Die Versorgung psychisch Kranker brauche eine professionelle Vernetzung und einen schnelleren Transfer der Erkenntnisse aus der Forschung in die Praxis.

Wartezeiten - das große Problem

Notwendig ist nach ihrer Erfahrung auch der Abbau bürokratischer Hürden, die nicht nur Ärzten und Therapeuten zunehmend zu schaffen machten, sondern auch den Patienten. Die Bürokratie sei für Menschen, die psychisch krank sind, oft noch viel belastender als für andere.

"Oft lese ich: Ich bin am Ende meiner Kraft", berichtete sie. Das lange Warten auf eine Psychotherapie sieht Lehmann als drängendes Problem.

Das Ausweichen auf Therapeuten, die nach dem Kostenerstattungsprinzip arbeiten, sei für viele allerdings keine Alternative.

Auch das nordrhein-westfälische Gesundheitsministerium wird immer wieder mit dem Thema der Wartezeiten konfrontiert. "Bürgerinnen und Bürger wenden sich an uns, weil sie keinen Therapieplatz finden", berichtete der leitende Ministerialrat Dr. Julius Siebertz.

Angesichts der nach wie vor bestehenden Stigmatisierung von Menschen mit psychischen Krankheiten belege das den großen Leidensdruck.

Bei psychischen Erkrankungen wird nach seiner Einschätzung ein viel geringerer Teil der Behandlung von niedergelassenen Ärzten und Therapeuten aufgefangen als im somatischen Bereich. Das zeige sich insbesondere im Bereich der Kinder- und Jugendpsychiatrie, sagte Siebertz.

Hausärzte beobachteten die meisten psychischen Erkrankungen als Erste, sagte Dr. Klaus Reinhardt, Hausarzt aus Bielefeld und Vizepräsident der Ärztekammer Westfalen-Lippe.

"Ich versuche, sehr früh die Psychotherapie auf den Weg zu bringen." Da er eng mit einer Psychotherapeuten-Gemeinschaftspraxis zusammenarbeite, funktioniere das in der Regel gut.

Mehr Therapieplätze gefordert

Nicht alle Patienten, die aufgrund von Stress oder anderen Problemen in die Praxis kommen, seien psychisch krank. Das gelte etwa für Arbeitnehmer, die gemobbt werden. In solchen Fällen ließe sich auch ohne Psychotherapie eine Lösung finden.

"Ich weiß aber, dass es viel Psychotherapie-Bedarf gibt, der nicht erfüllt werden kann", sagte Reinhardt. Andreas Hustadt, NRW-Leiter des Ersatzkassenverbands vdek, sieht nicht nur die Notwendigkeit zusätzlicher Psychotherapeuten, sondern auch Handlungsbedarf innerhalb der Berufsgruppe.

"Wir müssen zusehen, dass die Therapeuten, die zugelassen sind, auch ihre Kapazitäten ausschöpfen."

Auch müsse die Frage erlaubt sein, ob alle Therapien auch bedarfsgerecht erbracht werden. "Wir müssen in der Psychotherapie effektiver und effizienter werden", forderte Hustadt.
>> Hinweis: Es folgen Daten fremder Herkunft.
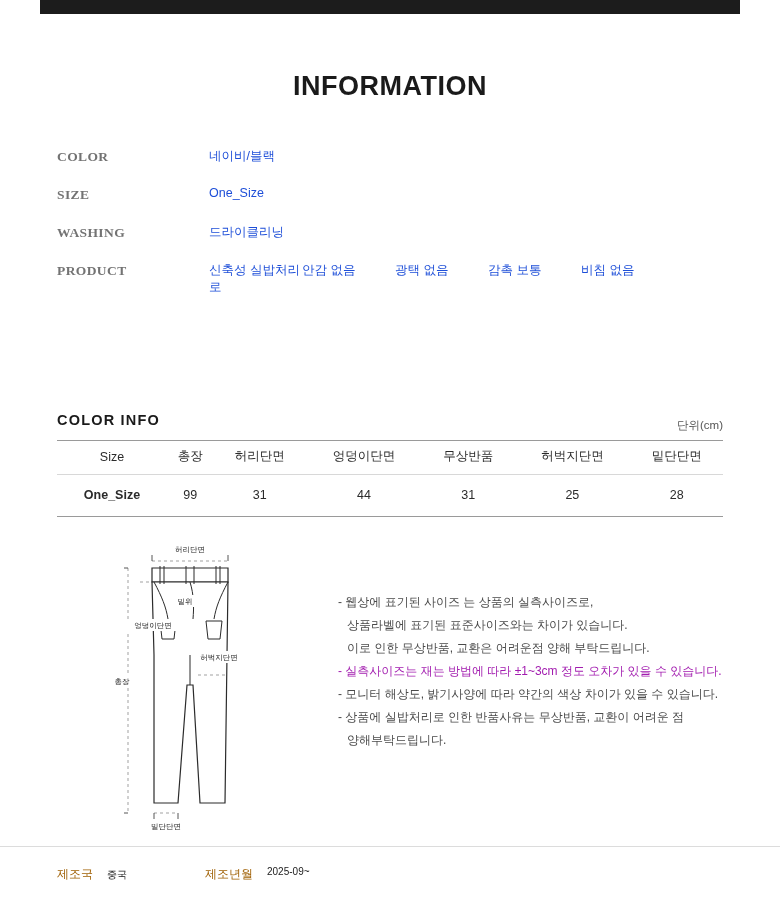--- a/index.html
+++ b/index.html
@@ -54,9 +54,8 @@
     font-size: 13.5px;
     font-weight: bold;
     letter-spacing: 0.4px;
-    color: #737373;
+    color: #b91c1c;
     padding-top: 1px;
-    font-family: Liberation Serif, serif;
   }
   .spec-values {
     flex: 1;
Das kam bei der Präsidentin der Psychotherapeutenkammer Monika Konitzer nicht gut an. "Sie glauben doch nicht, dass es irgendeinem Psychotherapeuten Spaß macht, ständig am Telefon zu sitzen und zu sagen: Ich habe keinen Platz für sie."
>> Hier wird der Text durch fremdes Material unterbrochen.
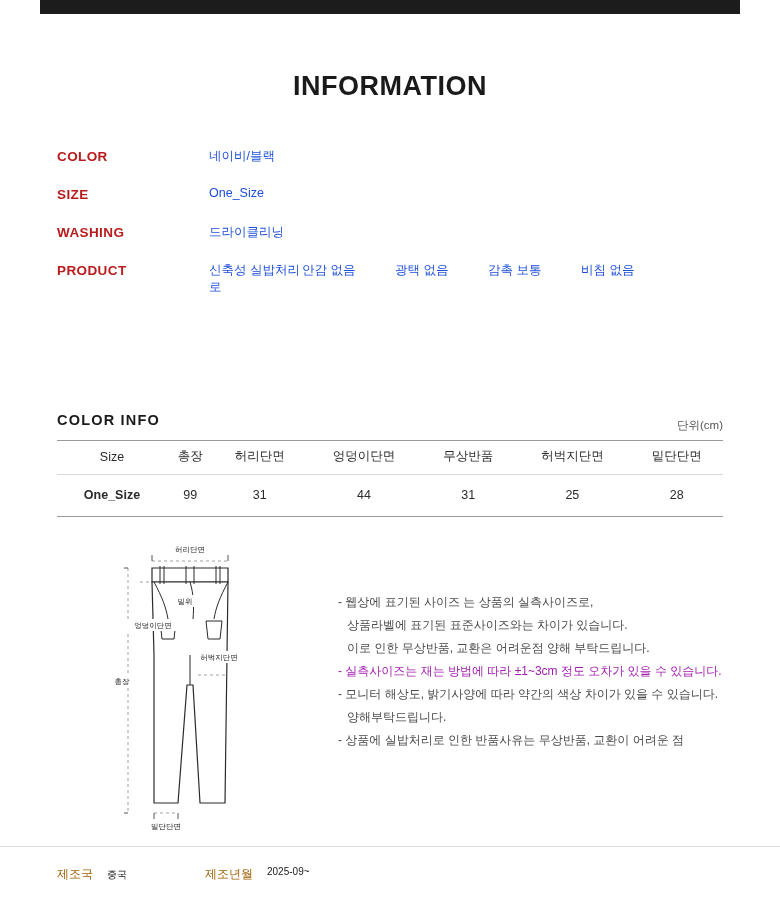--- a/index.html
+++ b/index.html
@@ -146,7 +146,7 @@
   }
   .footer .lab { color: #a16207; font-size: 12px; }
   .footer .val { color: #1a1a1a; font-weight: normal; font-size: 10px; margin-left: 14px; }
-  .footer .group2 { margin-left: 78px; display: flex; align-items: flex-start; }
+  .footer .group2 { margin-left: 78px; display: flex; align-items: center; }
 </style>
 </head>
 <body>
Das Problem der langen Wartezeiten, das gerade im Ruhrgebiet virulent ist, könne nur durch die Schaffung zusätzlicher Therapieplätze gelöst werden, betonte Konitzer.

Um eine Chronifizierung der Erkrankungen zu verhindern, müssten die Patienten schneller in die Behandlung kommen als bisher.